• **Prompt**
Would you copy out the following entries exactly, without any of the pictures?

(Items from a dataset)

-- -- --

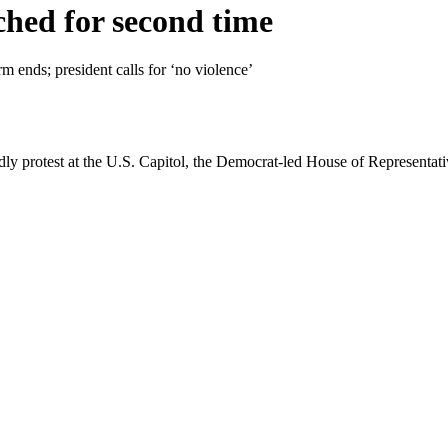
hed for second time
rm ends; president calls for ‘no violence’
adly protest at the U.S. Capitol, the Democrat-led House of Represen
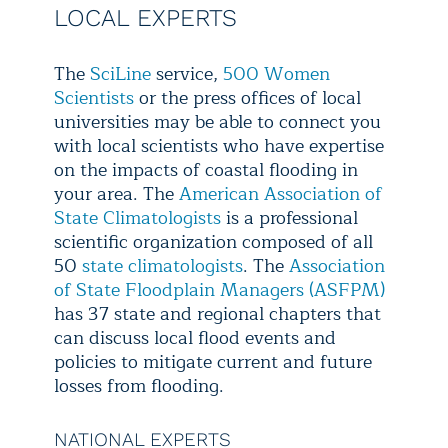
LOCAL EXPERTS
The
SciLine
service,
500 Women
Scientists
or the press offices of local
universities may be able to connect you
with local scientists who have expertise
on the impacts of coastal flooding in
your area. The
American Association of
State Climatologists
is a professional
scientific organization composed of all
50
state climatologists
. The
Association
of State Floodplain Managers (ASFPM)
has 37 state and regional chapters that
can discuss local flood events and
policies to mitigate current and future
losses from flooding.
NATIONAL EXPERTS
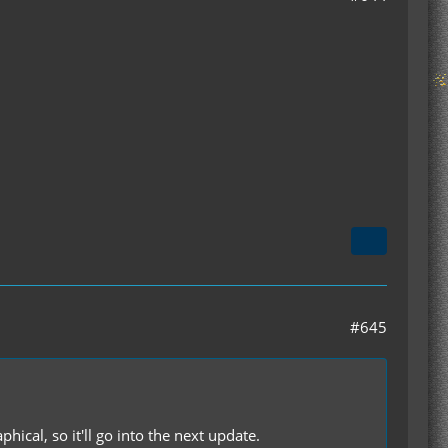
#645
phical, so it'll go into the next update.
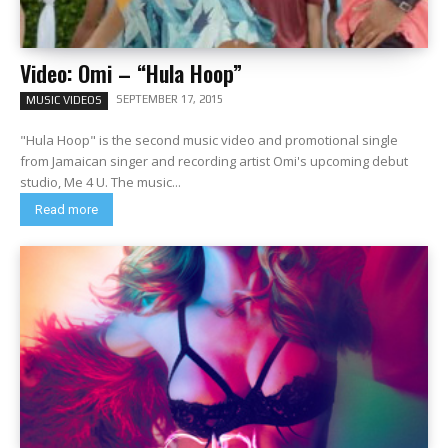
Video: Omi – “Hula Hoop”
SEPTEMBER 17, 2015
MUSIC VIDEOS
"Hula Hoop" is the second music video and promotional single
from Jamaican singer and recording artist Omi's upcoming debut
studio, Me 4 U. The music...
Read more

-- -- --

• **Solution below**
hed for second time
rm ends; president calls for ‘no violence’
adly protest at the U.S. Capitol, the Democrat-led House of Represen
LOCAL EXPERTS
The
SciLine
service,
500 Women
Scientists
or the press offices of local
universities may be able to connect you
with local scientists who have expertise
on the impacts of coastal flooding in
your area. The
American Association of
State Climatologists
is a professional
scientific organization composed of all
50
state climatologists
. The
Association
of State Floodplain Managers (ASFPM)
has 37 state and regional chapters that
can discuss local flood events and
policies to mitigate current and future
losses from flooding.
NATIONAL EXPERTS
#645
phical, so it'll go into the next update.
Video: Omi – “Hula Hoop”
SEPTEMBER 17, 2015
MUSIC VIDEOS
"Hula Hoop" is the second music video and promotional single
from Jamaican singer and recording artist Omi's upcoming debut
studio, Me 4 U. The music...
Read more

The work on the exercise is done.